§ **Gereksinimler**:
1: Şu ifadelerin alıntılanan metinle uyuşup uyuşmadığını belirtin. Her biri için evet ya da hayır deyin ve metindeki belirleyici sözcükleri aynen aktarın: (a) Tunç'a göre düzenleme internet haber sitelerini Basın Kanunu kapsamına alıyor. (b) Tunç, teklifin seçimle bağlantılı olduğunu kabul ediyor. (c) Tunç, düzenlemenin basın özgürlüğünü kısıtladığını söylüyor.
2: Dezenformasyon yasasına ilişkin alıntılanan metni kaldığı yerden sürdürün.

§ **Alıntılanan Metin**:

***

TUNÇ'TAN 'DEZENFORMASYON YASASI' AÇIKLAMASI
Kamuoyunda 'Dezenformasyon Yasası' olarak bilinen Basın Kanunu ve Bazı Kanunlarda Değişiklik Yapılmasına Dair Kanun Teklifiyle ilgili değerlendirmelerde bulunan AK Parti Grup Başkanvekili ve Bartın Milletvekili Yılmaz Tunç 'Getirilen düzenleme aslında basın özgürlüğünü kısıtlayan değil, bilakis basın özgürlüğünü daha da genişleten, bu özgürlüğü teminat altına alan ve internet haber sitelerini de Basın Kanuna dahil eden bir düzenleme. Bu teklifin seçimle bir ilgisi yok. Burada muhalefet konuyu çarpıtıyor ve dezenformasyon yapıyor' dedi.
“Teklifin seçimle bir ilgisi yok”

***

Koleksiyon girdileri:
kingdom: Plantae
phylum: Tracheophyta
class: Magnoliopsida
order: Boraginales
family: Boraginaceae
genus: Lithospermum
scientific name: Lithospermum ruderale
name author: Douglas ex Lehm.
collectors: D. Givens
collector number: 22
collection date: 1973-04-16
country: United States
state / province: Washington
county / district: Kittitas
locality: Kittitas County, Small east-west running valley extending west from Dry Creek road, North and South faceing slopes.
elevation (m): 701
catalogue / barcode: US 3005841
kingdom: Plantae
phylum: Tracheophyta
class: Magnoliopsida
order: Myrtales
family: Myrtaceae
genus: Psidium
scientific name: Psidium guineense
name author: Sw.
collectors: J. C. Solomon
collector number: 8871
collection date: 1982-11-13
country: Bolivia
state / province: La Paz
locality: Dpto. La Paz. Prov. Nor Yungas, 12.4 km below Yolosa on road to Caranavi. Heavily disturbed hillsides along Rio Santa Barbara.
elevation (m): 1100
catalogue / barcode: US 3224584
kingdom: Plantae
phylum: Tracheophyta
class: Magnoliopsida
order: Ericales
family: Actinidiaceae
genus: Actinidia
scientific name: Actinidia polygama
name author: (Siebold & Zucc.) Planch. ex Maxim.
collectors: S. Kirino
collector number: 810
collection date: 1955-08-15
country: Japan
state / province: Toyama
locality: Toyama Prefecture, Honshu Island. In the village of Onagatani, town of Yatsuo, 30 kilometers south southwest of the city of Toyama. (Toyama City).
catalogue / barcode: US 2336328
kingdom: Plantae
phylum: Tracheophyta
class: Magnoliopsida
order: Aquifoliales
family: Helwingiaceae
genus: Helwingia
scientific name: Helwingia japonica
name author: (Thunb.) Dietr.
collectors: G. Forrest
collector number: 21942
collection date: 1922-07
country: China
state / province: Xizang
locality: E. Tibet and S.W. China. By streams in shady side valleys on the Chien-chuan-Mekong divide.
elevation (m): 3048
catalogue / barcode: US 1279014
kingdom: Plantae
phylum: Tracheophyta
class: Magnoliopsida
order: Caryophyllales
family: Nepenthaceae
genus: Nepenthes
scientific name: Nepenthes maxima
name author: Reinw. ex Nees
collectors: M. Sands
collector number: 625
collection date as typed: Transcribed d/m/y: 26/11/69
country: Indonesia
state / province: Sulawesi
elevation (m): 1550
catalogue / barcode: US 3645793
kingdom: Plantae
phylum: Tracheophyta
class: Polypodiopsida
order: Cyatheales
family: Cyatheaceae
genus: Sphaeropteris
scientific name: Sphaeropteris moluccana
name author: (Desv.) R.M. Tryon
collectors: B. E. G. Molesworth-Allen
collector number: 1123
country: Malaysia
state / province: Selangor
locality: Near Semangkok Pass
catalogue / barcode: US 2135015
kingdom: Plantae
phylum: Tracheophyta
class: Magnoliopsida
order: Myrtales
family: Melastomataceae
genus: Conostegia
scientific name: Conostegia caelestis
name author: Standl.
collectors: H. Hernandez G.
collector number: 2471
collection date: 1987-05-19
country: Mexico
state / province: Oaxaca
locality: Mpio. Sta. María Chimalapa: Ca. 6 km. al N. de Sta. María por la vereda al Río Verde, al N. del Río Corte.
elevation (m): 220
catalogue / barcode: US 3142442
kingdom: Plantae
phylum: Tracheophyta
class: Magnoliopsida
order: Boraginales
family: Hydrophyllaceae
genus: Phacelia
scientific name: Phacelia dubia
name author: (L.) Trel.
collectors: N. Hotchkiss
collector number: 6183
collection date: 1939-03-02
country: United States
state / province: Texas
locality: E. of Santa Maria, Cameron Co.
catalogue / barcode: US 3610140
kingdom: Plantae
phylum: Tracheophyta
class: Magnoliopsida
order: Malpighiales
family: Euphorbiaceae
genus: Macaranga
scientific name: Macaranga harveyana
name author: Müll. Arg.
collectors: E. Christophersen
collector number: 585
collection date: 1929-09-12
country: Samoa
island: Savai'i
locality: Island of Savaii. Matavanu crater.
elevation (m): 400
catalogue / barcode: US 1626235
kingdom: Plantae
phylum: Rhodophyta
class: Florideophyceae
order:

***

§ **Görev Yanıtları**:
1:
(a) Evet: "internet haber sitelerini de Basın Kanuna dahil eden bir düzenleme"
(b) Hayır: "Bu teklifin seçimle bir ilgisi yok."
(c) Hayır: "aslında basın özgürlüğünü kısıtlayan değil, bilakis basın özgürlüğünü daha da genişleten"

2:
AK Parti Grup Başkanvekili ve Bartın Milletvekili Yılmaz Tunç, TBMM Genel Kurulunda görüşülen ve kamuoyunda “Dezenformasyon Yasası” olarak bilinen Basın Kanunu ve Bazı Kanunlarda Değişiklik Yapılmasına Dair Kanun Teklifiyle ilgili bir televizyon kanalına açıklamalarda bulundu. Teklifin 5. Yasama yılının son günlerinde Meclis Genel Kurulunun gündemine girdiğini ifade eden Grup Başkanvekili Tunç, “Uzun süredir üzerinde çalışılan bir kanun teklifiydi. Özellikle geçen yasama yılının son 6 ayında hep Meclisin gündeminde, taslak çalışmaları esnasında milletvekillerimizin sürekli üzerinde çalıştığı ve daha sonra kanun teklifine dönüştükten sonra Adalet Komisyonunda kabul edilen ve 5. Yasama yılının son günlerinde Meclis Genel Kurulunun gündemine giren bir kanun teklifiydi. Şuanda Basın Kanunu ve Bazı Kanunlarda Değişiklik yapan kanun teklifi olarak gündemimizde. 14 maddesini görüştük. Geriye kalan maddelerini de bu hafta Meclisin çalışma günlerinde tamamlamayı planlıyoruz” dedi.
“İnternet haber siteleri resmi ilan alabilecek”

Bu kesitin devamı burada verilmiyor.